[Start]

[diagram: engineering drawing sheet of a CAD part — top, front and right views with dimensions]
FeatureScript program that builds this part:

[End]
[Start]

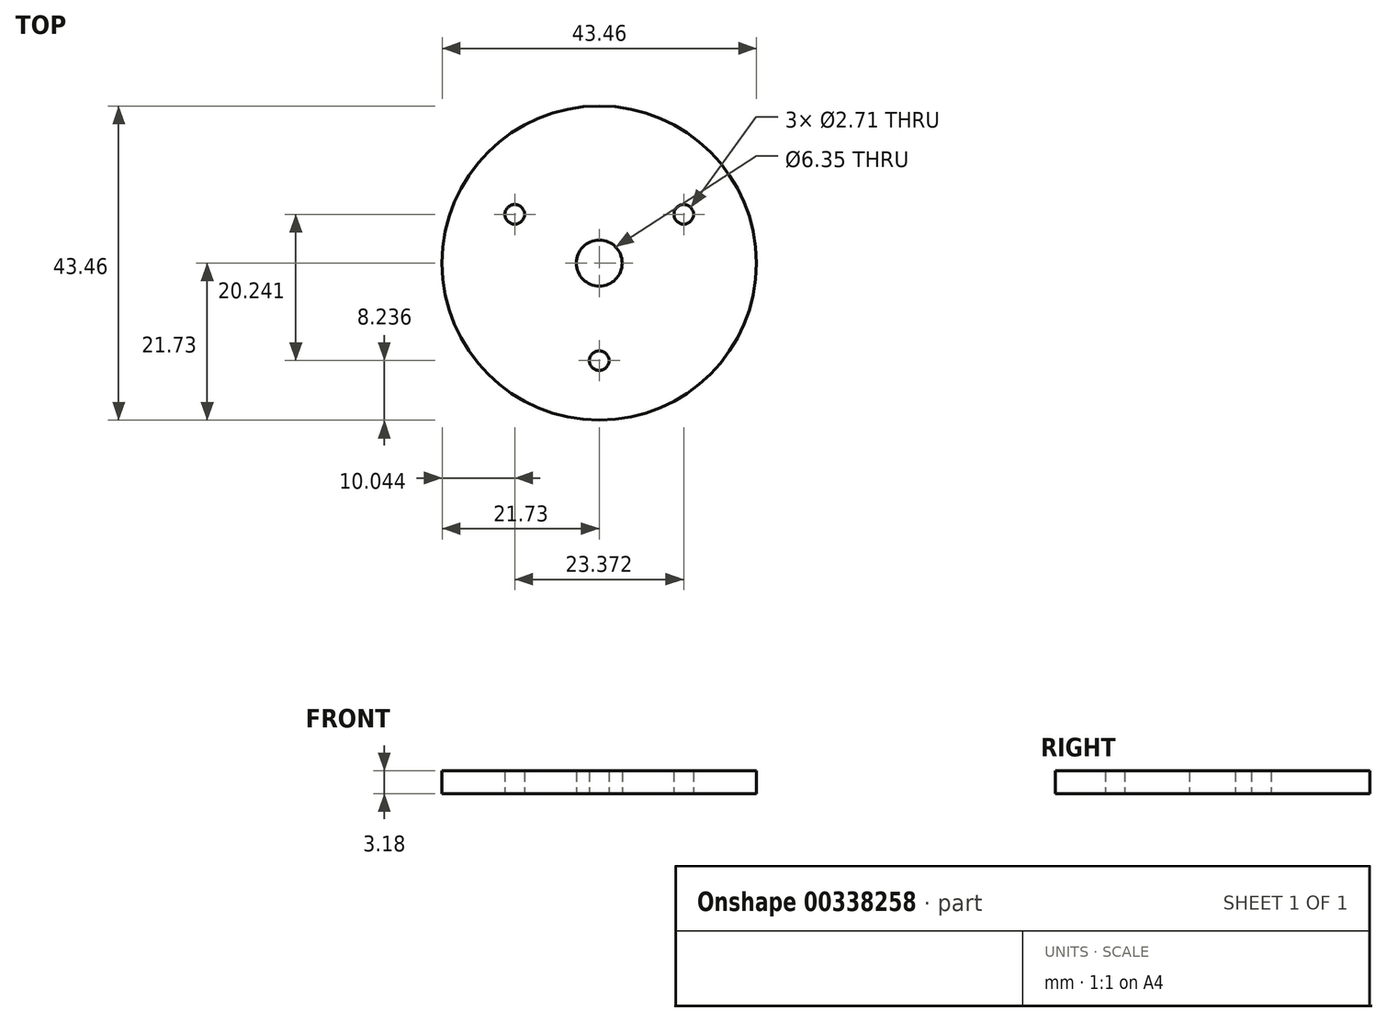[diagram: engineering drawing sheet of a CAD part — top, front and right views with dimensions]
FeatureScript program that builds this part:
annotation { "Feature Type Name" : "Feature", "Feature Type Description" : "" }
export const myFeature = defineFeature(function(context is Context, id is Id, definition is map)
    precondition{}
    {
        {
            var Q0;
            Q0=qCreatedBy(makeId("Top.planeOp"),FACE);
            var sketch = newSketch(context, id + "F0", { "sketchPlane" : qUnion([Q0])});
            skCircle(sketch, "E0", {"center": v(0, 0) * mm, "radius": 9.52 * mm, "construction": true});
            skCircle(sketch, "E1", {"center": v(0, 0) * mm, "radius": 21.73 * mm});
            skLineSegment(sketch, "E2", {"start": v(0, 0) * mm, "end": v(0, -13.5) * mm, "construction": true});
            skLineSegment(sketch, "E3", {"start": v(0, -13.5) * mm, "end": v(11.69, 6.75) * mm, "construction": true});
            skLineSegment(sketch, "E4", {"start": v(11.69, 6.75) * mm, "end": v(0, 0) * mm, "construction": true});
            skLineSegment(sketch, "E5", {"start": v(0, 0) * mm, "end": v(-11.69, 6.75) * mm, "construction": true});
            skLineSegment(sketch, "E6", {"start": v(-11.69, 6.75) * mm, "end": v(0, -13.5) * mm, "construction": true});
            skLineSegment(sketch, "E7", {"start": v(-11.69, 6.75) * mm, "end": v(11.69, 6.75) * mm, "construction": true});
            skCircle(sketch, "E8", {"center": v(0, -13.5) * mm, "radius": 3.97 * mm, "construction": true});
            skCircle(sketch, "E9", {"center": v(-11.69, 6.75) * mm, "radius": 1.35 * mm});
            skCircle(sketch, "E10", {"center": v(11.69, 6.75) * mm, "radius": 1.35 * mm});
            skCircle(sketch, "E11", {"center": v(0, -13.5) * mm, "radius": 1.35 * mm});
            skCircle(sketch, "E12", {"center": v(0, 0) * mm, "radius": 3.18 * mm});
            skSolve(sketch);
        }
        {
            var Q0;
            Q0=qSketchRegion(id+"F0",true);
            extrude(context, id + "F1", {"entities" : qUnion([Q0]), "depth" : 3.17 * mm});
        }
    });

[End]

Requirement –
Please count the lines above that contain the string "context", and reply with that number alone.

Result –
3